━━ Testo scelto ━━
Liechtenstein: anche uno svizzero tra gli arrestati della retata nelle fiduciarie
Spettacolare giro di vite nella lotta al riciclaggio nel principato, che ha portato in carcere cinque persone accusate di riciclaggio, truffa per mestiere e associazione per delinquere.
Gli arrestati sono tre avvocati – tra cui Rudolf Ritter, fratello del vicepresidente del governo, Michael Ritter, e Gabriel Marxer, che siede in parlamento nelle file del Partito borghese progressista (FBPL), di cui in passato è stato anche capogruppo – un fiduciario e un collaboratore con diritto di firma, un cittadino svizzero.
La polizia del Liechtenstein ha pure effettuato diverse perquisizioni, sequestrando documenti e materiale informatico, che sono ora al
vaglio degli inquirenti, aiutati da specialisti in criminalità economica della polizia di Vienna.
L’attivismo delle autorità di Vaduz è in relazione diretta alle nubi che negli ultimi mesi si erano ammassate sul Principato,in seguito alla pubblicazione sulla stampa di un rapporto dei servizi segreti tedeschi (BND), in cui si accusava il Liechtenstein di svolgere un ruolo fondamentale nel riciclaggio di denaro sporco. Il BND sosteneva che gli illeciti avvenivano con la connivenza dei politici e dei giudici del Principato.
━━━
### Esercizi
[A] Rispondi alle domande sull'articolo degli arresti in Liechtenstein.
(i) Quante persone sono state arrestate?
(ii) Da quale città provengono gli specialisti in criminalità economica che aiutano gli inquirenti?
(iii) Di quale servizio segreto era il rapporto pubblicato sulla stampa?
[B] Prosegui l'articolo sugli arresti in Liechtenstein dopo l'ultima frase riportata.
━━ Sezione dati ━━
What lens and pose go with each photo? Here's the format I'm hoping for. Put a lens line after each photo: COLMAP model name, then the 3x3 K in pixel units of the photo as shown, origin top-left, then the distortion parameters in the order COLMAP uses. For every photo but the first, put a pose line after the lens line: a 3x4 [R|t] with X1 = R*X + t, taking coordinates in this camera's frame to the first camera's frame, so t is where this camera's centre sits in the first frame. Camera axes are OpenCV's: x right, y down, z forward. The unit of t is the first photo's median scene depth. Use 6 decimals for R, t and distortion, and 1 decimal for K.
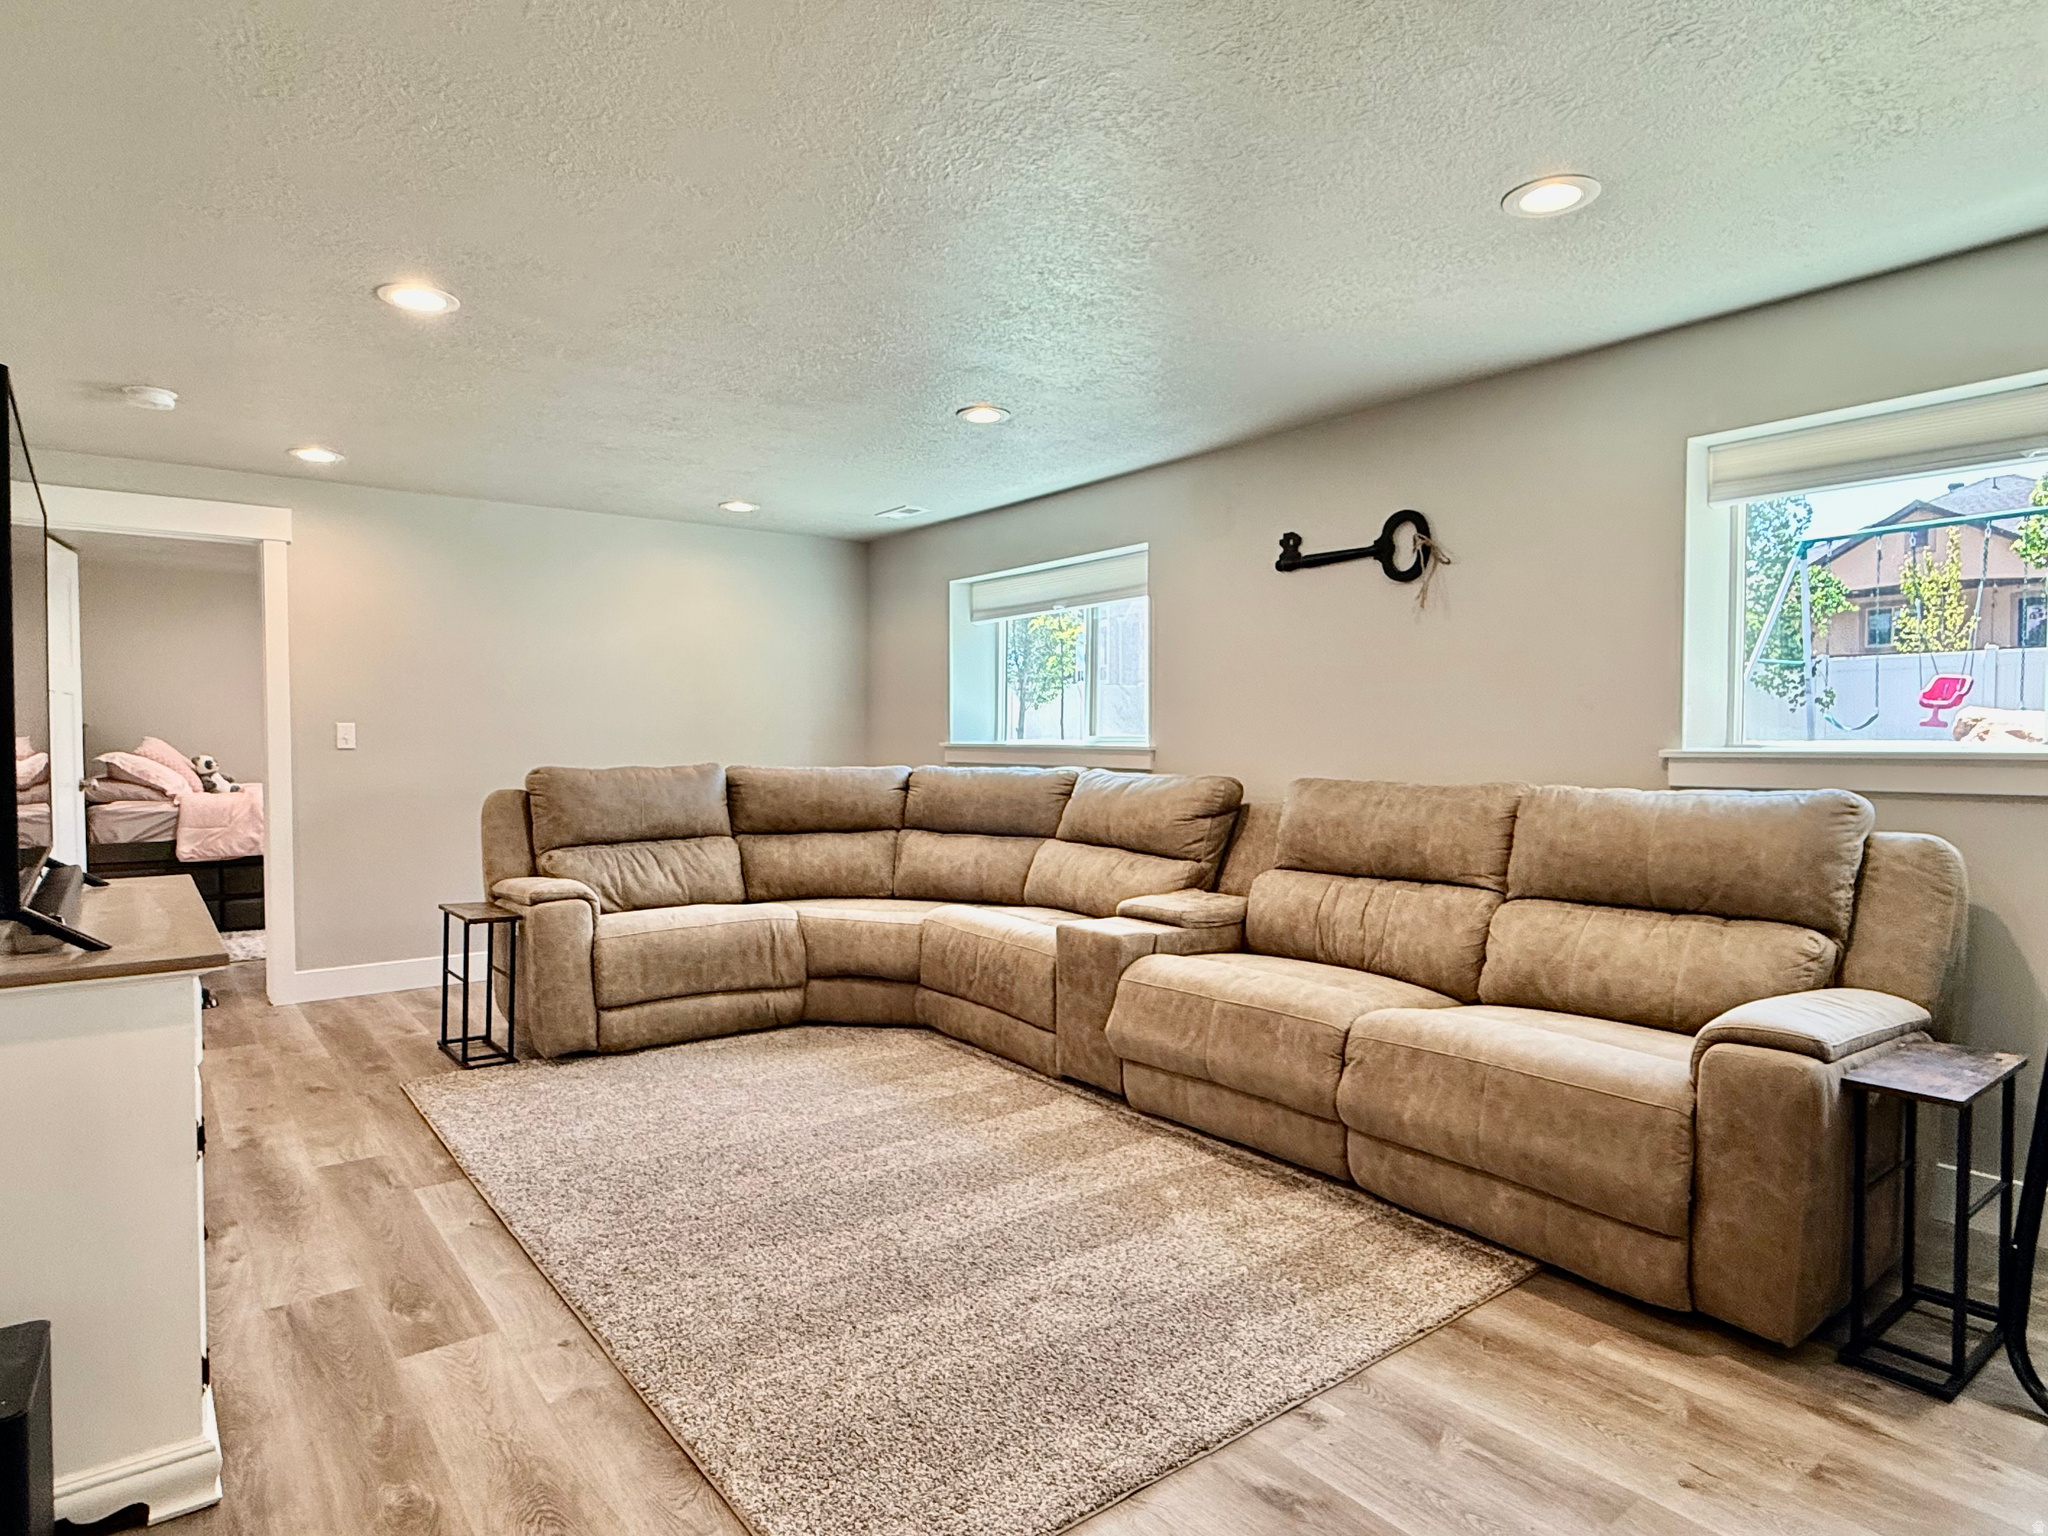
lens RADIAL K [[1152.2, 0, 1016.9], [0, 1152.2, 773.2], [0, 0, 1]] dist [0.000193, -0.002670]
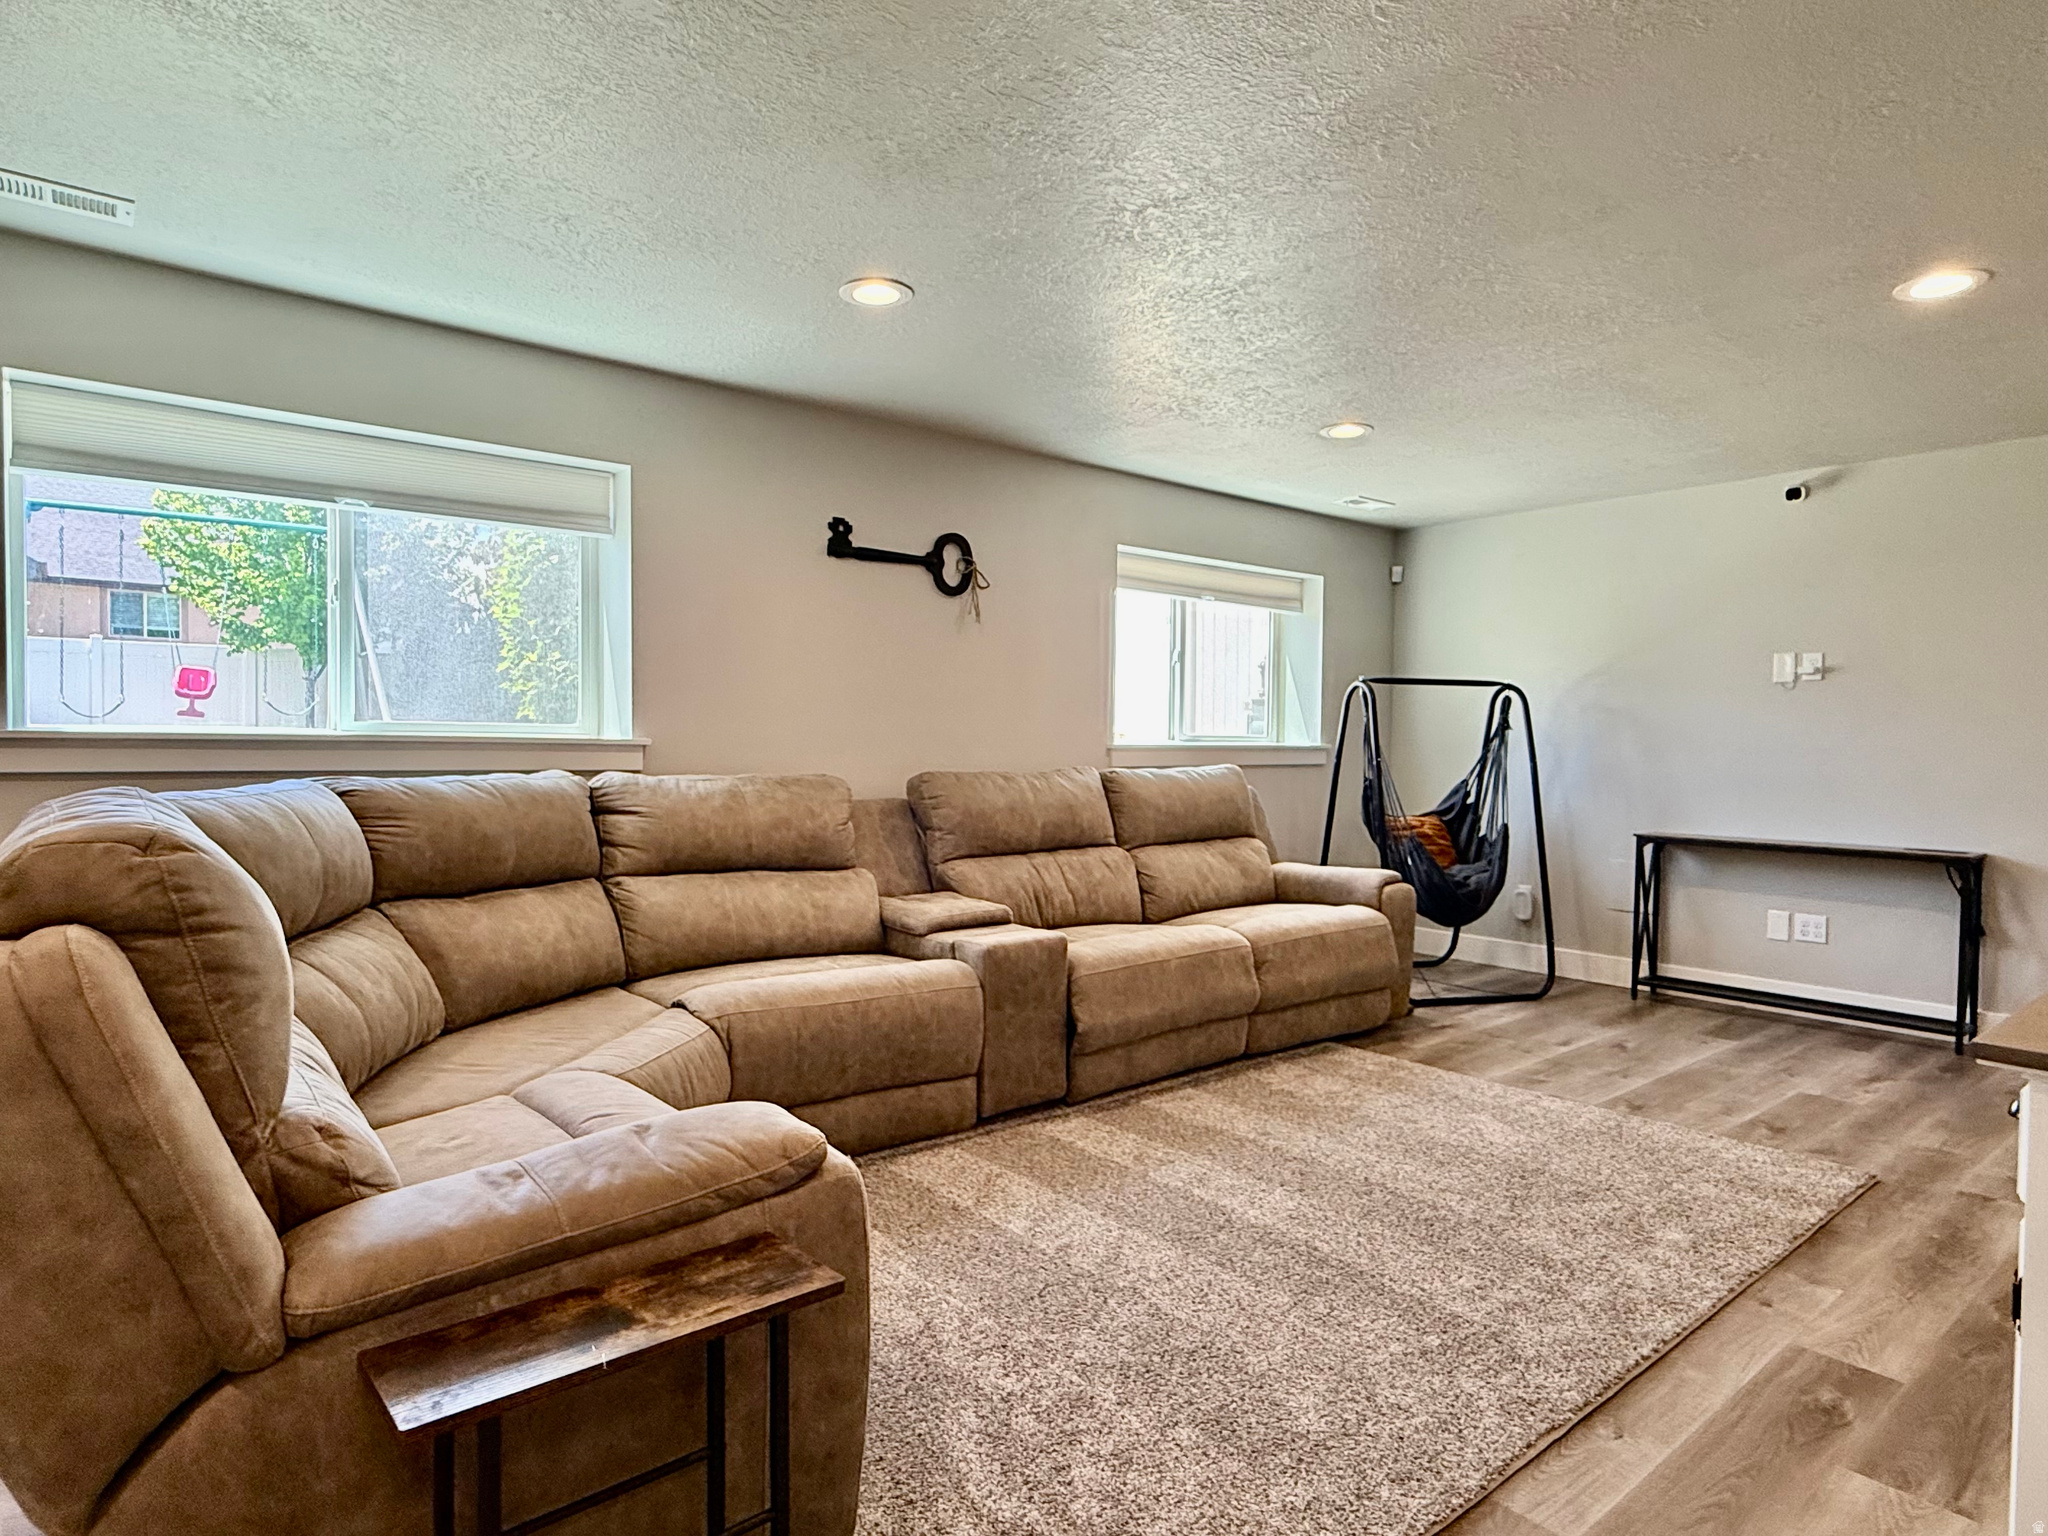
lens RADIAL K [[1152.2, 0, 1020.2], [0, 1152.2, 771.0], [0, 0, 1]] dist [0.000193, -0.002670]
pose [[-0.029165, -0.029168, 0.999149, -0.750192], [0.019021, 0.999377, 0.029730, -0.024190], [-0.999394, 0.019872, -0.028592, 0.900484]]
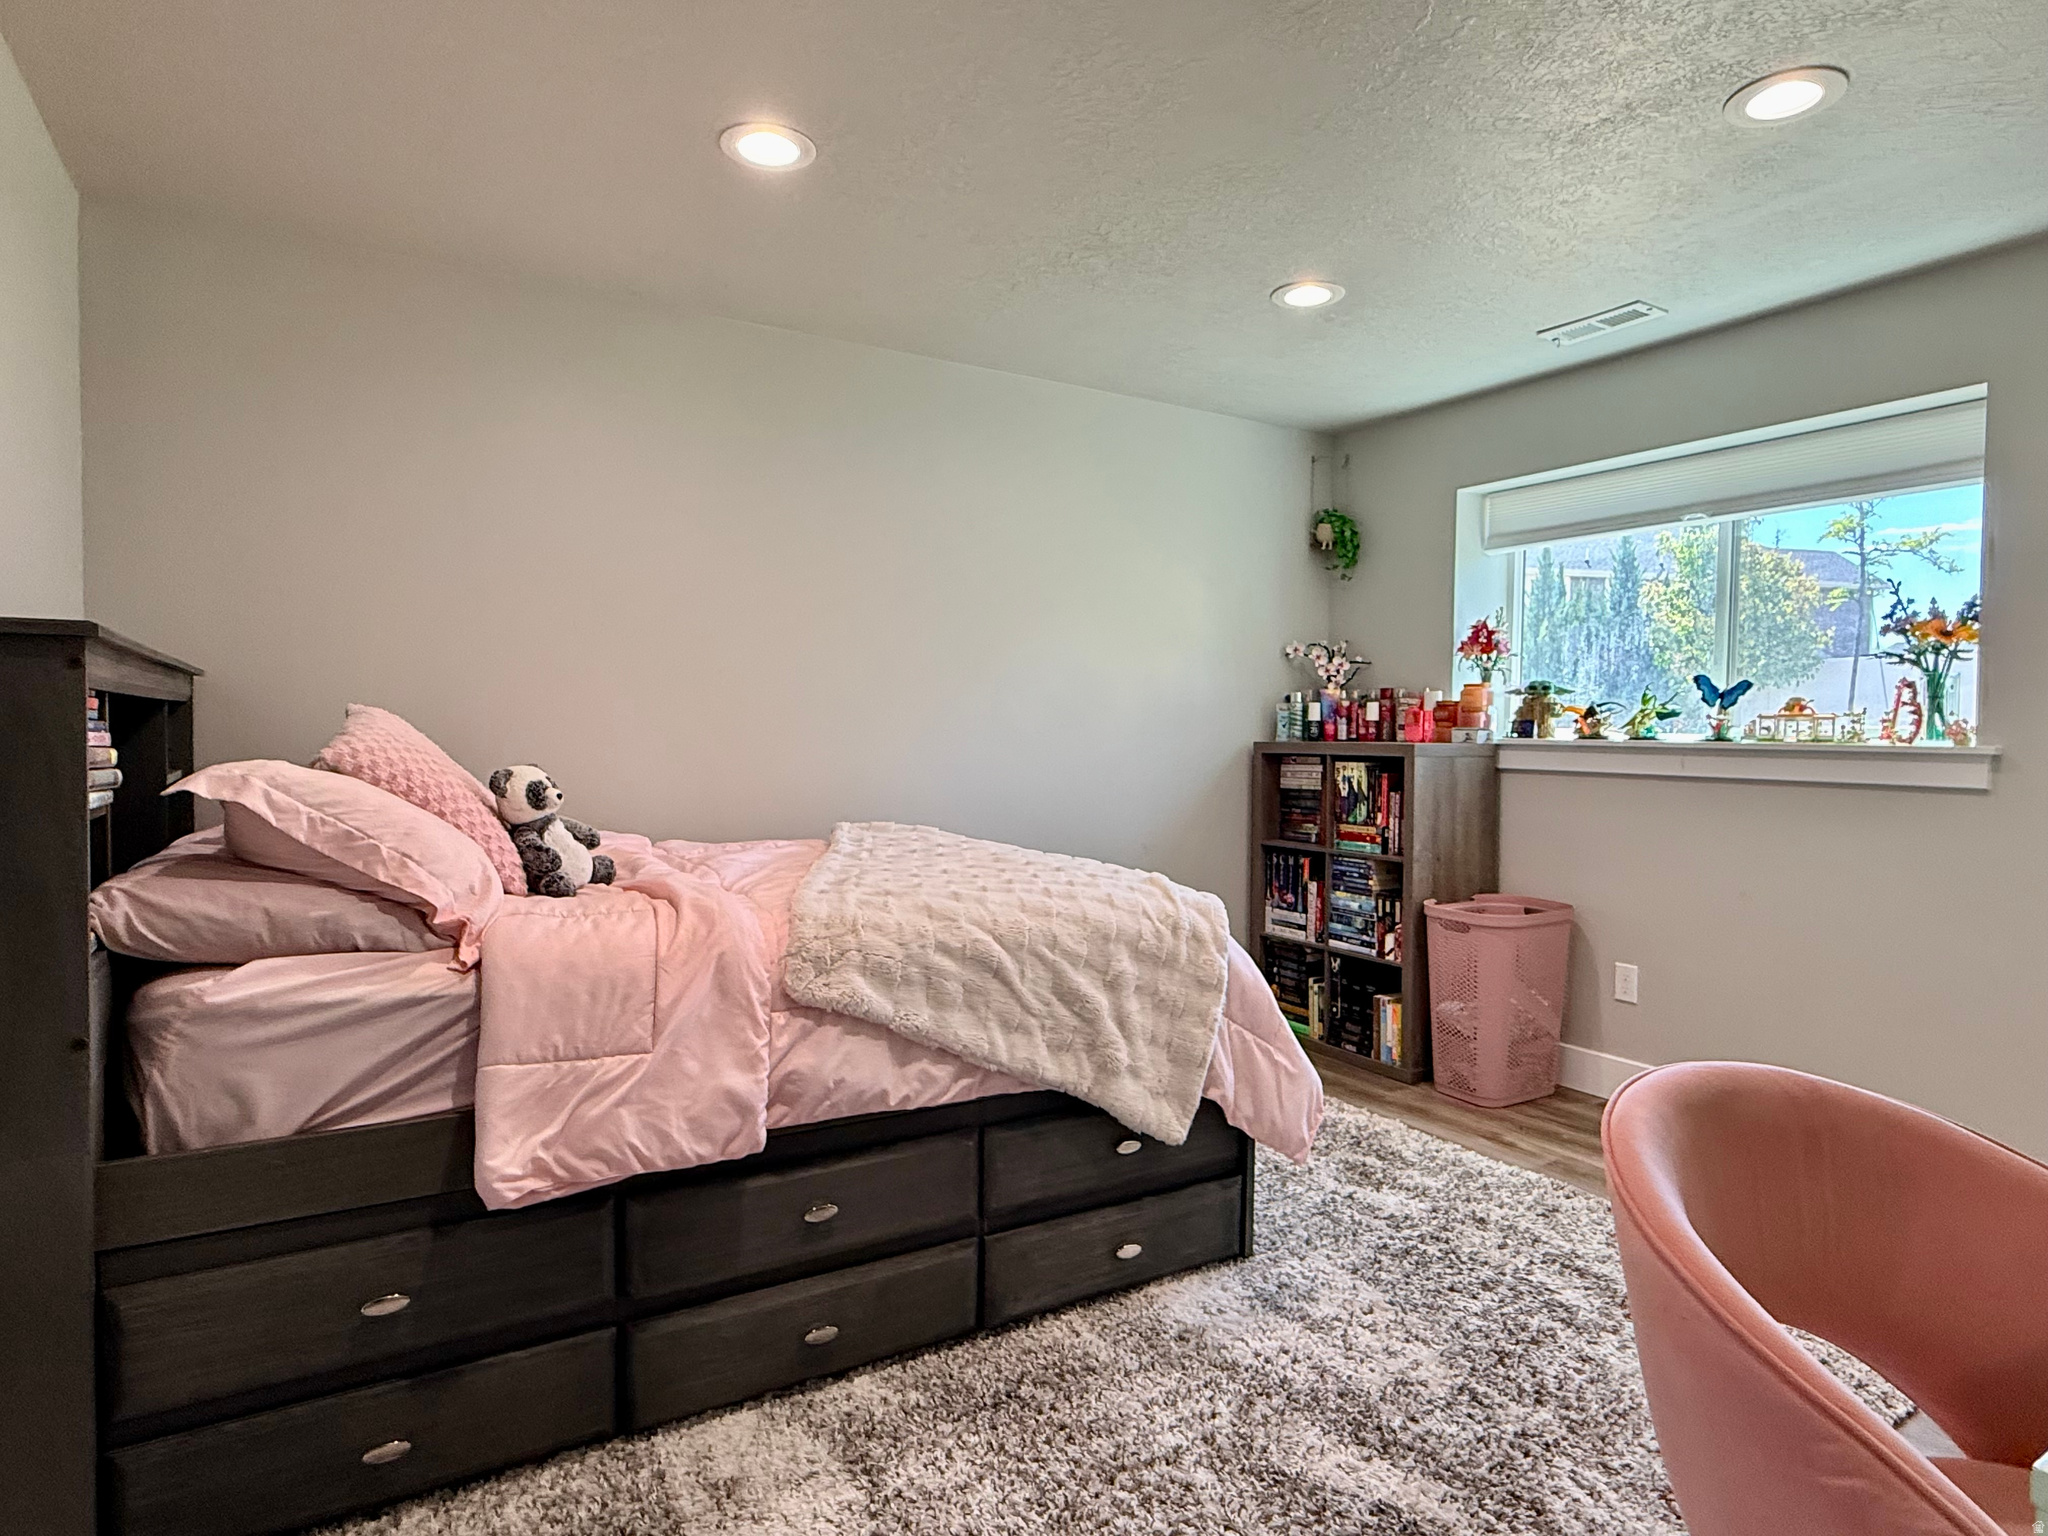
lens RADIAL K [[1152.2, 0, 1007.9], [0, 1152.2, 765.8], [0, 0, 1]] dist [0.000193, -0.002670]
pose [[0.993647, 0.014166, -0.111642, -0.343127], [-0.013454, 0.999884, 0.007123, -0.012431], [0.111730, -0.005576, 0.993723, 0.446392]]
━━━
### Risposte
[A]
(i) Cinque.
(ii) Vienna.
(iii) Dei servizi segreti tedeschi (BND).

[B]
Per parare queste accuse, in dicembre il governo locale aveva incaricato il procuratore pubblico straordinario Kurt Spitzer di svolgere un’inchiesta. Le indagini erano durate tre mesi: Spitzer era giunto alla conclusione che l’accusa più pesante formulata dal BND – cooperazione generale dei politici, della magistratura e dell’economia privata con il crimine organizzato – non aveva fondamento. Ciò nonostante il procuratore ha trovato elementi sufficienti per aprire procedimenti penali nei confronti di una dozzina di persone. Non sono quindi da escludere altri arresti.
Il terremoto che ha scosso il piccolo paese alpino è stato avvertito in Svizzera: la consigliera federale Ruth Metzler è giunta sabato sera a Vaduz per colloqui con il ministro di giustizia del Principato Heinz Frommelt. Stando ad un comunicato del Dipartimento federale di giustizia e polizia, non si è infatti parlato solo di collaborazione in materia di riciclaggio e assistenza giudiziari, ma anche più concretamente degli ultimi sviluppi delle indagini.